If you're saying, to write the code and fire a few developers, then yeah, I can see that. But where exactly does AI help, say Zillow, out?

I made a few tools this week. One is just a form on a webpage built with HTML, JS, and CSS and returns answers based on the fields selected. In this case a color wheel.
Another is a stylized form on a webpage connected to an Excel sheet with an API. This gives long legal answers to selected questions.

The first was like 95% coded by AI. The second was built by me with some of my technical questions answered by AI. All of the data was entered by me and the sheets were built by me.

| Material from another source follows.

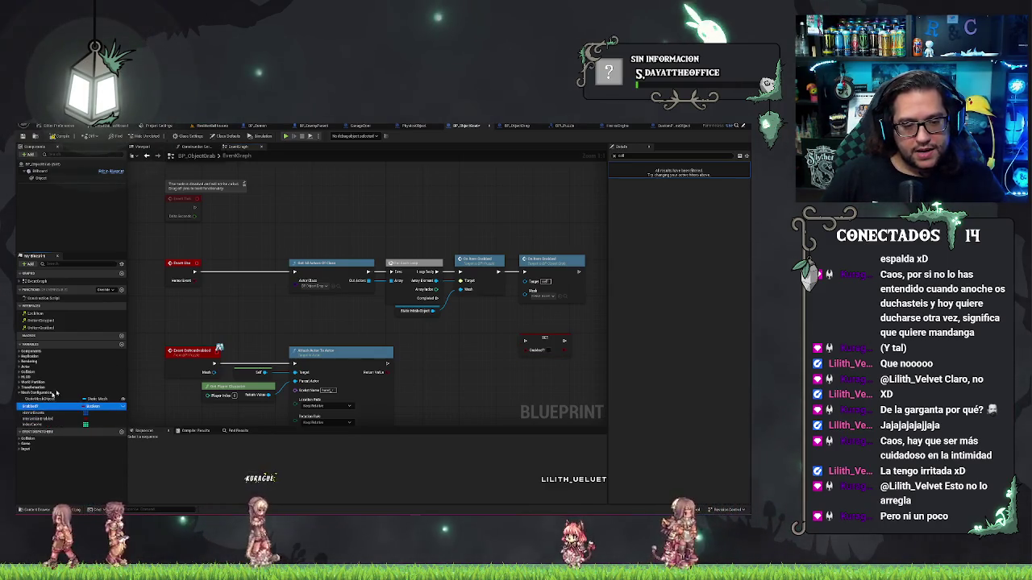
Step: Insert a Branch after the event and place the Grabbed? getter beside it
left_click(242, 274)
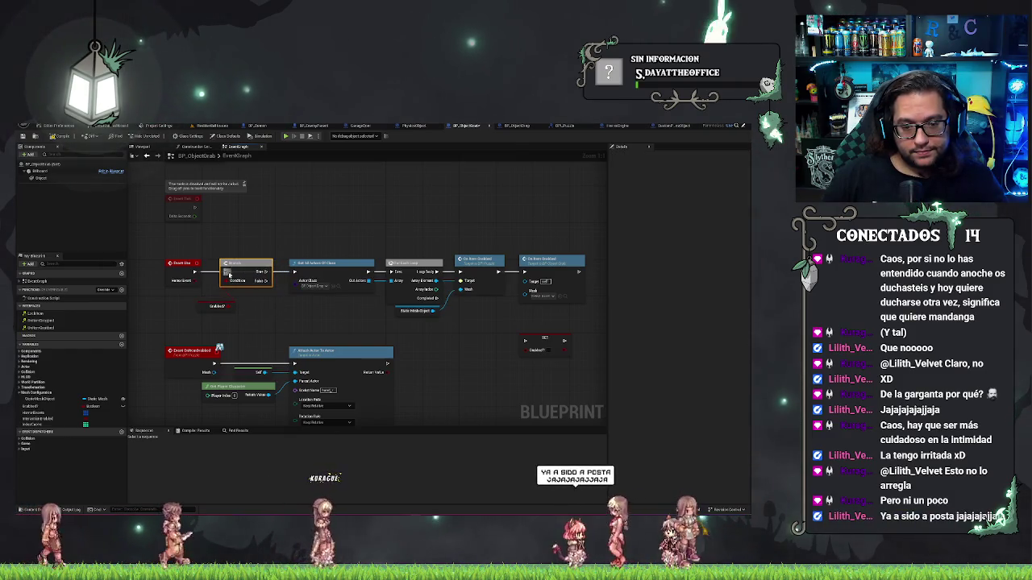
left_click(192, 307)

I would be interested in knowing where I could cut corners.
It wouldn't be an LLM, but would be a deep learning model. To make the comparisons to similar sold properties better. Instead of just looking at price per square ft., square footage, and that the property is nearby, an AI can estimate how much value an extra half bath would add. Or be able to determine that a comparable in a nearby neighborhood will bring 12% less based on the neighborhood. Just estimating the price by pure statistics can't adjust the estimated price by more difficult to category differences. With AI you don't have to code for the algorithm to look at every factor and factor them all in. You just feed the AI everything you know about every property and it figures out what they all mean.

Edit:
When I was studying deep learning and how to write an AI for such tasks, a price estimator for Real Estate was one of the examples in the textbook. So I consider that must be a pretty standard use.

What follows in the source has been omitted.